Like an increasing number of Americans today, DuBois elected to simply not vote.
“I have no advice for others in this election. Are you voting Democratic? Well and good; all I ask is why? Are you voting for Eisenhower and his smooth team of bright ghost writers? Again, why? Will your helpless vote either way support or restore democracy to America?” he asked.
But he refused to accept claims this position was counterproductive, as many people similarly claim today when confronted with the idea that voting accomplishes nothing, especially amid the likes of Clinton and Trump. Rather, he viewed his inaction as a positive measure:
“Is the refusal to vote in this phony election a counsel of despair? No, it is dogged hope. It is hope that if twenty-five million voters refrain from voting in 1956 because of their own accord and not because of a sly wink from Khrushchev, this might make the American people ask how much longer this dumb farce can proceed without even a whimper of protest.”
Even DuBois’ parallels to Russia and China are still applicable, especially in light of the Clinton campaign’s unsubstantiated fear mongering about Russia hacking the election.

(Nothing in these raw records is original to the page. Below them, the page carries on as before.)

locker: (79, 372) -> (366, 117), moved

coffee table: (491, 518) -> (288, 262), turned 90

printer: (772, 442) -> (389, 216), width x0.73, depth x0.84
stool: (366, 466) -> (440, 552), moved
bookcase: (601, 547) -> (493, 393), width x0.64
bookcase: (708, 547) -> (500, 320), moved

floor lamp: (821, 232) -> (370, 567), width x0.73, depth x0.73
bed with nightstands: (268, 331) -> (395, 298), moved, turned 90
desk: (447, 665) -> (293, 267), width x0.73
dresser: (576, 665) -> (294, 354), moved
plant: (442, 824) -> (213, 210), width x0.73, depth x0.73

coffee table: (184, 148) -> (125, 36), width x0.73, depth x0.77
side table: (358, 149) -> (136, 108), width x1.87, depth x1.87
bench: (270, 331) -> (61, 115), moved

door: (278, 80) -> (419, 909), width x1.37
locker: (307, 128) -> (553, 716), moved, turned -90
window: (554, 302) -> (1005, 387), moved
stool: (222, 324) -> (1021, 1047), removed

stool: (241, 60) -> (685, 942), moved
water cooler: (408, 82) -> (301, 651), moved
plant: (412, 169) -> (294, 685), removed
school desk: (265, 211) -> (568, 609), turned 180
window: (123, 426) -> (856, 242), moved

DuBois was a socialist, and in this essay also lamented the lack of exposure many Americans had toward the ideology. While many will disagree with this worldview, his diagnosis of the problem was disturbingly correct.
“I will be no party to it and that will make little difference. You will take large part and bravely march to the polls, and that also will make no difference. Stop running Russia and giving Chinese advice when we cannot rule ourselves decently” he wrote.
“Stop yelling about a democracy we do not have. Democracy is dead in the United States. Yet there is still nothing to replace real democracy. Drop the chains, then, that bind our brains. Drive the money-changers from the seats of the Cabinet and the halls of Congress. Call back some faint spirit of Jefferson and Lincoln, and when again we can hold a fair election on real issues, let’s vote, and not till then. Is this impossible? Then democracy in America is impossible.”
If over 100 years of voting for lesser evil and avoiding candidates outside the two-party system has produced Hillary Clinton and Donald Trump as the two “best” options, it appears DuBois was — and still is — correct.